これらの検査結果から、膝蓋骨不安定症の原因となっている骨格の異常や靭帯の損傷の程度を総合的に判断し、一人ひとりに合った対応を考えていきます。
治療
反復性膝蓋骨脱臼の治療は、症状の程度や原因によって、手術をしない保存的治療から、根本的な原因を改善するための手術まで、幅広く選択されます。特に初めて症状が出た場合や、不安定性が軽度な場合は、まずは保存的治療が中心となります。
主な治療方法は以下の通りです。
- 安静と動作の修正:痛みを悪化させる動作やスポーツを一時的に控え、膝に負担をかけないような日常生活の動作を身につけます。
- 薬による治療:痛みが強い場合や炎症がある場合は、飲み薬や貼り薬(湿布)などを使用し、痛みと炎症を和らげます 。
- 装具やテーピングによるサポート:膝のお皿の動きを支え、外側へのズレを防ぐためのサポーターや装具、テーピングなどを使って膝の安定性を高めます 。
- リハビリテーション:膝のお皿を安定させるための太ももの内側の筋肉(内側広筋斜頭)の筋力強化や 、下肢全体のバランスを整える運動を指導します。特に、股関節の筋肉を鍛えることが、不安定性を抑えるために重要となります 。

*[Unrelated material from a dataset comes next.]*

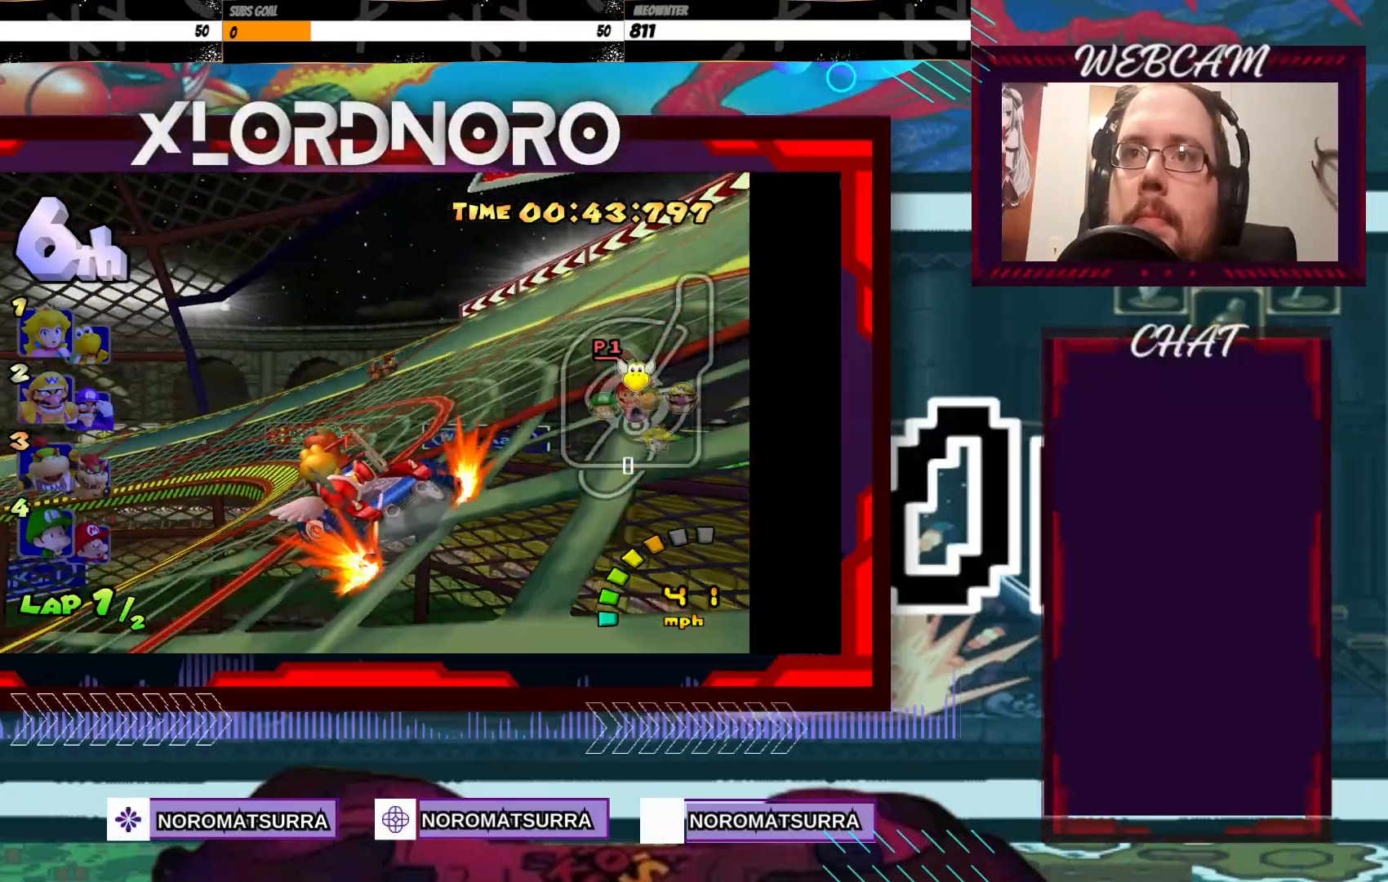
{"dt_ms": 500, "buttons": ["A", "R2"], "left_stick": "left", "events": []}
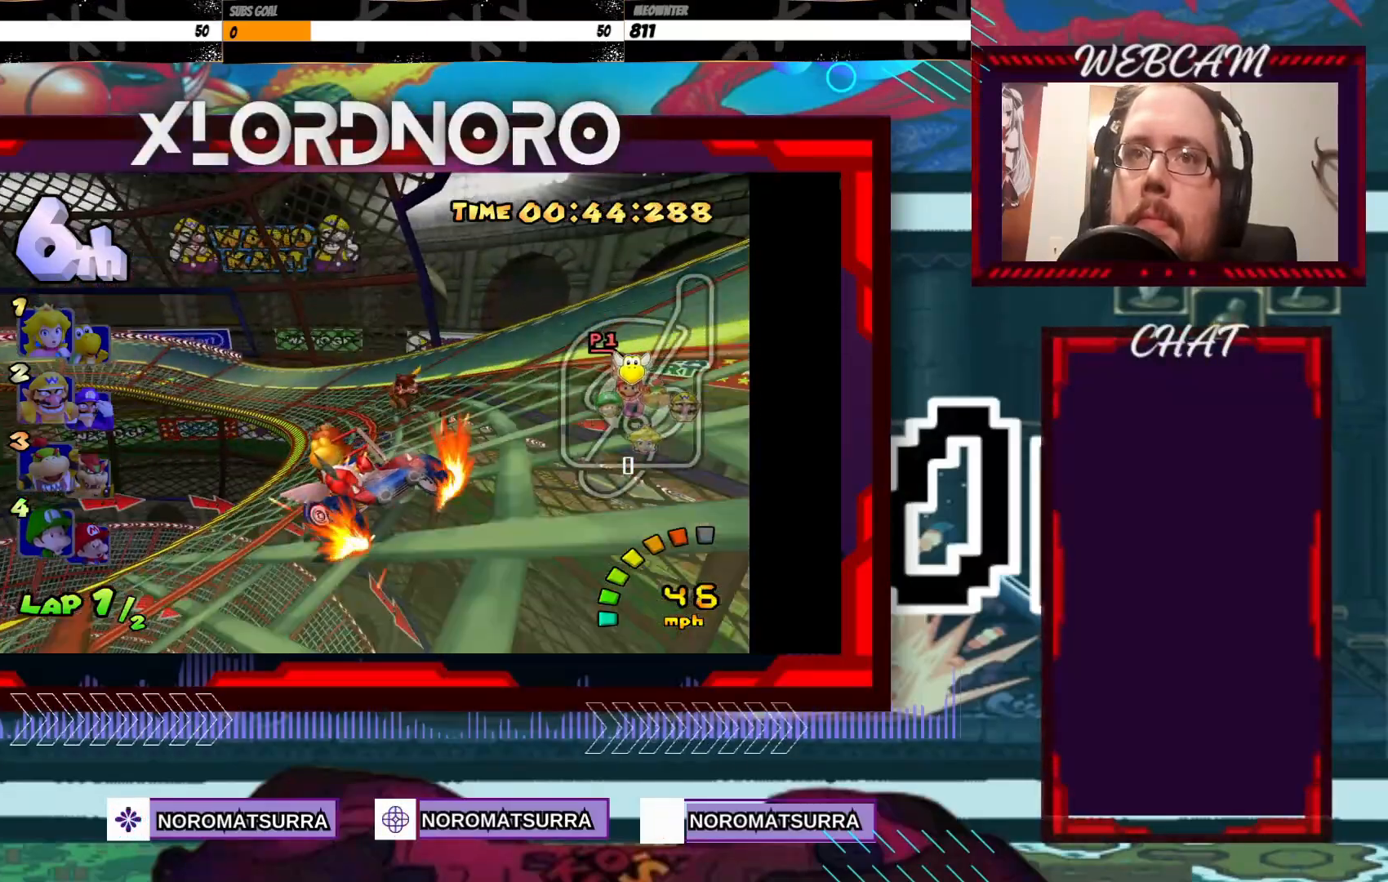
{"dt_ms": 500, "buttons": ["A", "R2"], "left_stick": "left", "events": [[300, "left_stick", "center"], [350, "left_stick", "right"], [500, "left_stick", "left"]]}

- 手術による治療:保存療法で改善しない場合や、脱臼を繰り返し骨の異常が重度である場合は、靭帯を再建する手術(MPFL再建術)や、骨のズレや形を修正する手術(脛骨粗面転移術 、滑車溝形成術 など)を検討します。
当グループでは、患者様のお皿のズレの原因と程度を正確に把握し、上記の中から最適な治療法をご提案し、早期の回復と不安のない生活への復帰をサポートします。